Defense to offense, rinse and repeat.
At halftime, the Hawks had eight turnovers and were 6-for-14 from the line. It was like the Warriors gave them their worst qualities but nothing else.
Atlanta shot 30% from the field and 6-for-23 (26.1%) from behind the arc in the first half. They were bound for some positive regression, certain to make a run. Like the Rockets did. Like the Thunder did.
It didn’t come immediately. On one play, no Hawk checked Gary Payton II, giving him a wide open dunk after he set up under the rim. After a made shot, the Hawks didn’t get back on defense, letting Payton slip past them for an alley-oop from Curry at halfcourt.
But eventually the Hawks woke up. After falling behind by 31, the Hawks finally shored up their off-ball defense and threw different defensive looks at Golden State. The Warriors went scoreless for the last four minutes of the third quarter, seeing their lead halve.
The Hawks were at one point defeated and deflated, but the Warriors let them hang around.
Podziemski, who removed his protective face mask for his broken nose eight days prior, got hit in the face three minutes into the fourth quarter and left for the trainer’s room (x-rays came back negative, Kerr said).

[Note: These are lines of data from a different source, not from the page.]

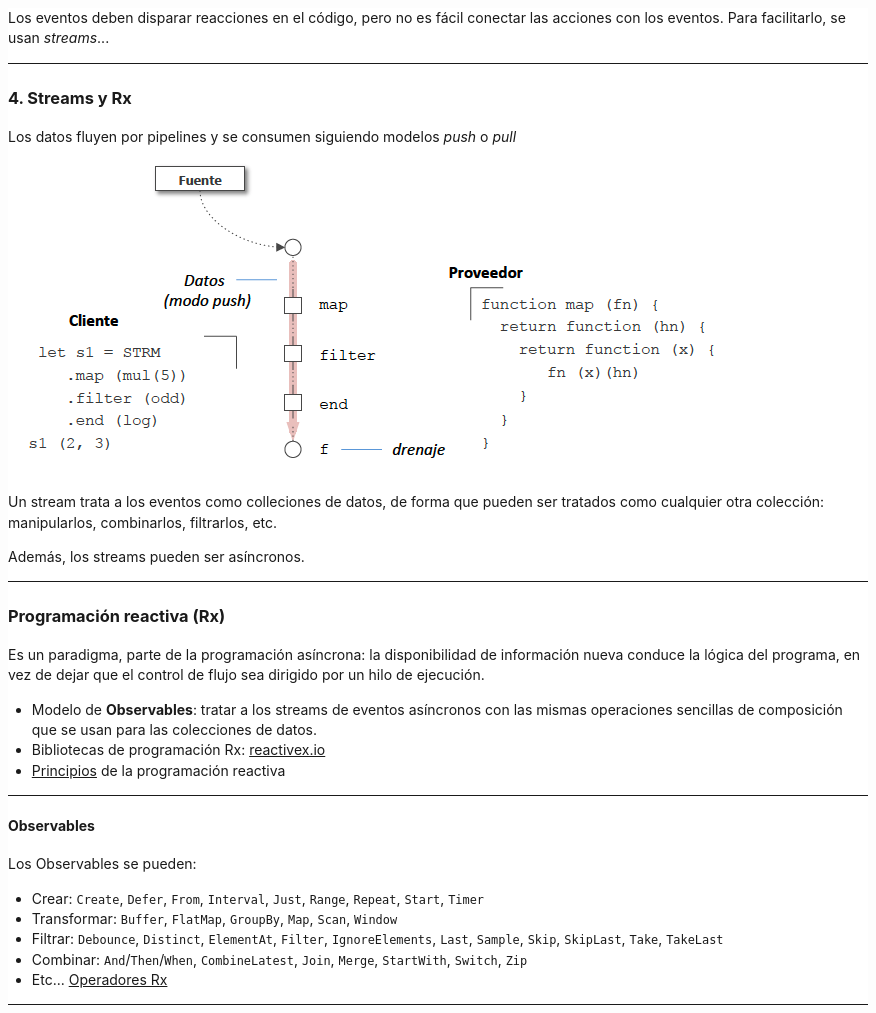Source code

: Los eventos deben disparar reacciones en el código, pero no es fácil conectar las acciones con los eventos. Para facilitarlo, se usan _streams_...

---

### 4. Streams y Rx

Los datos fluyen por pipelines y se consumen siguiendo modelos _push_ o _pull_

![Streams](./img/streams.png)

Un stream trata a los eventos como colleciones de datos, de forma que pueden ser tratados como cualquier otra colección: manipularlos, combinarlos, filtrarlos, etc.

Además, los streams pueden ser asíncronos.

---

### Programación reactiva (Rx)

Es un paradigma, parte de la programación asíncrona: la disponibilidad de información nueva conduce la lógica del programa, en vez de dejar que el control de flujo sea dirigido por un hilo de ejecución.

- Modelo de **Observables**: tratar a los streams de eventos asíncronos con las mismas operaciones sencillas de composición que se usan para las colecciones de datos.
- Bibliotecas de programación Rx: [reactivex.io](http://reactivex.io/)
- [Principios](http://reactivex.io/intro.html) de la programación reactiva

---

#### Observables

Los Observables se pueden:

- Crear: `Create`, `Defer`, `From`, `Interval`, `Just`, `Range`, `Repeat`, `Start`, `Timer`
- Transformar: `Buffer`, `FlatMap`, `GroupBy`, `Map`, `Scan`, `Window`
- Filtrar: `Debounce`, `Distinct`, `ElementAt`, `Filter`, `IgnoreElements`, `Last`, `Sample`, `Skip`, `SkipLast`, `Take`, `TakeLast`
- Combinar: `And`/`Then`/`When`, `CombineLatest`, `Join`, `Merge`, `StartWith`, `Switch`, `Zip`
- Etc... [Operadores Rx](http://reactivex.io/documentation/operators.html)

---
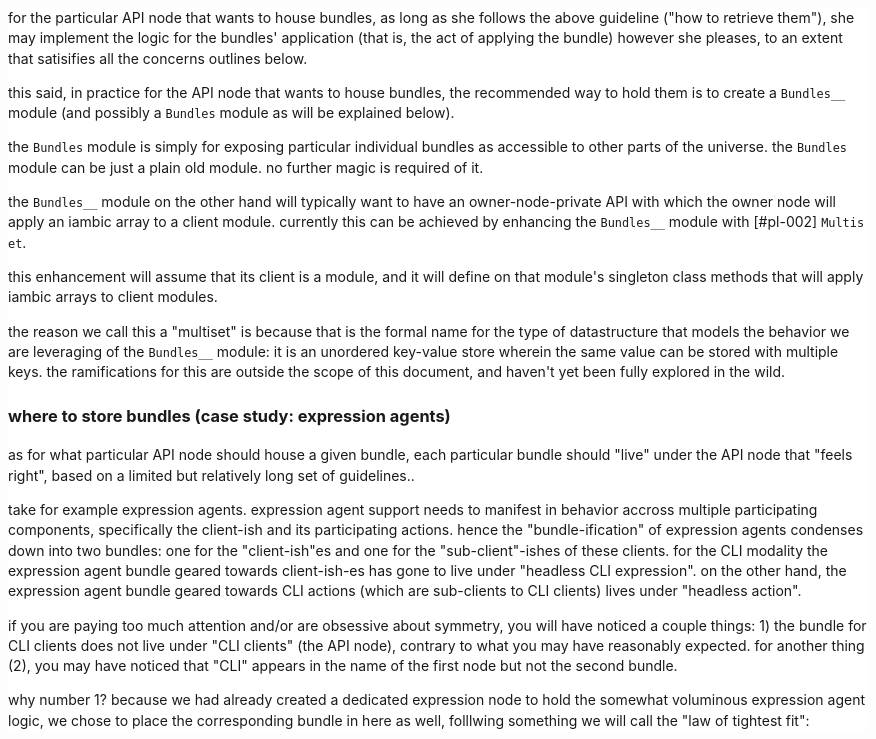 for the particular API node that wants to house bundles, as long as she
follows the above guideline ("how to retrieve them"), she may implement
the logic for the bundles' application (that is, the act of applying the
bundle) however she pleases, to an extent that satisifies all the concerns
outlines below.

this said, in practice for the API node that wants to house bundles, the
recommended way to hold them is to create a `Bundles__` module (and possibly
a `Bundles` module as will be explained below).

the `Bundles` module is simply for exposing particular individual bundles
as accessible to other parts of the universe. the `Bundles` module can be
just a plain old module. no further magic is required of it.

the `Bundles__` module on the other hand will typically want to have an
owner-node-private API with which the owner node will apply an iambic array
to a client module.  currently this can be achieved by enhancing the
`Bundles__` module with [#pl-002] `Multiset`.

this enhancement will assume
that its client is a module, and it will define on that module's singleton
class methods that will apply iambic arrays to client modules.

the reason we call this a "multiset" is because that is the formal name for
the type of datastructure that models the behavior we are leveraging of the
`Bundles__` module: it is an unordered key-value store wherein the same
value can be stored with multiple keys. the ramifications for this are outside
the scope of this document, and haven't yet been fully explored in the wild.

### where to store bundles (case study: expression agents)

as for what particular API node should house a given bundle, each particular
bundle should "live" under the API node that "feels right", based  on a
limited but relatively long set of guidelines..

take for example expression agents. expression agent support needs to
manifest in behavior accross multiple participating components, specifically
the client-ish and its participating actions. hence the "bundle-ification" of
expression agents condenses down into two bundles: one for the "client-ish"es
and one for the "sub-client"-ishes of these clients. for the CLI modality the
expression agent bundle geared towards client-ish-es has gone to live under
"headless CLI expression". on the other hand, the expression agent bundle
geared towards CLI actions (which are sub-clients to CLI clients) lives under
"headless action".

if you are paying too much attention and/or are obsessive about symmetry, you
will have noticed a couple things: 1) the bundle for CLI clients does not live
under "CLI clients" (the API node), contrary to what you may have reasonably
expected. for another thing (2), you may have noticed that "CLI" appears in
the name of the first node but not the second bundle.

why number 1? because we had already created a dedicated expression node
to hold the somewhat voluminous expression agent logic, we chose to place the
corresponding bundle in here as well, folllwing something we will call the
"law of tightest fit":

At that point, the Warriors still maintained a 16-point lead.
And that was as close as Atlanta would get. Curry and Green returned, and they — plus Wiggins — closed it out. Kuminga only played mop-up minutes in the fourth quarter, entering with two minutes left and a 26-point lead. It’s not like the Warriors needed him to finish off the Hawks, but finding a consistent role for Kuminga should be a priority for the organization.
The immediate priority, though, is winning games. And the Warriors are doing plenty of that.
“Every game’s going to be different,” Kerr said. “We’ve got a very deep team, as we know, we’re committed to playing 12 guys every night. We just find groups that click and we stay with them. JK will be part of a lot of those.”